## Parts of the exercise
1 - From the PFAS Q&A, extract the passage that begins with the words containing "First and most" and ends with "food and water.", copying it word for word.
2 - List every specific PFAS compound that the PFAS Q&A names by abbreviation.

## Reading passage

PFAS Q&A on research and development

Which purification technologies seem most promising? What does the proposal for a PFAS ban in the EU mean? Is it possible to completely incinerate PFASs? IVL has answers to your questions.

PFASs seem to be everywhere. Is there any point in doing anything?

It may seem hopeless, but we are working on PFASs because we believe an improvement is possible. First of all, we need to stop the influx of more PFASs by banning their production and use. There are already some regulations in place, and more are on the way.

Then we have the big problem of the PFAS substances that have accumulated over decades. There are many variants of PFASs, substances that can be transformed into specific PFASs and even unknown PFASs, and their mobility in the environment is a huge challenge. By identifying sources and hotspots and choosing the right clean-up methods we can make good progress, but of course, more research and development is needed.

Knowledge, analytical methods and proven technologies are already available and constantly evolving, so we have the tools. At the same time, it is important to have realistic targets. PFASs will inevitably remain in the environment in the future, but we can at least reduce the risks, and this is what we should aim for.

Which purification technologies seem most promising?

The techniques used today on a larger scale are activated carbon purification, ion exchange filters and foam fractionation. Membrane techniques such as reverse osmosis and nanofiltration can also be used. However, membrane techniques can rather be seen as a concentration method, which must be combined with other techniques. Also some of the other techniques may need to be combined with others such as activated carbon and ion exchange filters.

Can PFASs be broken down or incinerated?

PFASs are degraded by high-temperature incineration. There are other destruction methods, such as supercritical water oxidation, plasma treatment and electrochemical degradation. The methods that are commercially available in Sweden, or in neighbouring countries, are mainly high-temperature incineration and supercritical water oxidation.

However, there is considerable uncertainty as to whether PFASs are completely destroyed in the various processes and in the commercial facilities, or whether any harmful degradation products are created. The reactivation of activated carbon in commercial plants is also reported to destroy PFASs, but this has not been confirmed by actual measurement of possible degradation products.

What are the most important measures for a PFAS-contaminated site?

First and most important is to stop the dispersion, for example by excavating the contaminated soil or by building dispersion barriers. Next, treatment of PFAS-contaminated surface and groundwater is needed, to reduce downstream dispersion. Last but not least, measures are needed to prevent people and animals from being exposed to PFASs, mainly by preventing the consumption of contaminated food and water.

How difficult is it to clean up PFAS in the environment?

Remediation of PFAS is under development. There are now several proven methods for treating PFAS-contaminated water, but methods for soil remediation are still under development. Water remediation methods are generally effective for the most common longer PFAS compounds such as PFOS, PFOA and PFHxS, but for the shorter PFASs such as PFBA and PFBS, remediation is more challenging and much more costly.

The mobile properties of the substances mean that the pollutants are widely dispersed and thus extend far beyond the source, and can cause secondary damage to the environment. The toxicity of the substances also means that guideline and limit values are extremely low, which means that there is a need to compromise and develop site-specific guideline values. These compromises mean that the risks in the area need to be managed and monitored through environmental control.

When carrying out risk mitigation work in a PFAS-contaminated area, dispersion control measures should be taken as soon as possible, in order to manage the risks, while investigating appropriate ways to clean up the area around the source.

How significant is the proposal for a broad ban on PFAS in the EU?

The restriction proposal covers at least 10,000 different PFASs and all types of uses. As PFASs are used in a wide range of products and materials, a broad ban will affect many actors in different industries. The ban – if accepted – is expected to enter into force in 2026-2027, after which there will be a transition period of 18 months.

Some uses are exempted from the restriction, usually for a limited period of time, as there are currently no relevant alternatives. The documentation for the proposed restriction estimates the effect of the restriction to be a 95 per cent reduction in emissions of PFAS.

What does the proposal say about "essential use"?

The broad restriction proposal does not include the concept of "essential use". Criteria for what can be considered essential use, from a societal perspective, are expected at a later stage, as part of the work on the EU chemicals strategy.

## Supplied data

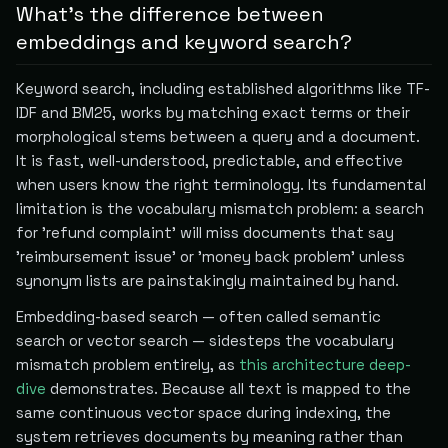
What's the difference between
embeddings and keyword search?
Keyword search, including established algorithms like TF-
IDF and BM25, works by matching exact terms or their
morphological stems between a query and a document.
It is fast, well-understood, predictable, and effective
when users know the right terminology. Its fundamental
limitation is the vocabulary mismatch problem: a search
for 'refund complaint' will miss documents that say
'reimbursement issue' or 'money back problem' unless
synonym lists are painstakingly maintained by hand.
Embedding-based search — often called semantic
search or vector search — sidesteps the vocabulary
mismatch problem entirely, as
this architecture deep-
dive
demonstrates. Because all text is mapped to the
same continuous vector space during indexing, the
system retrieves documents by meaning rather than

## Results
1 -
First and most important is to stop the dispersion, for example by excavating the contaminated soil or by building dispersion barriers. Next, treatment of PFAS-contaminated surface and groundwater is needed, to reduce downstream dispersion. Last but not least, measures are needed to prevent people and animals from being exposed to PFASs, mainly by preventing the consumption of contaminated food and water.

2 - PFOS, PFOA, PFHxS, PFBA, PFBS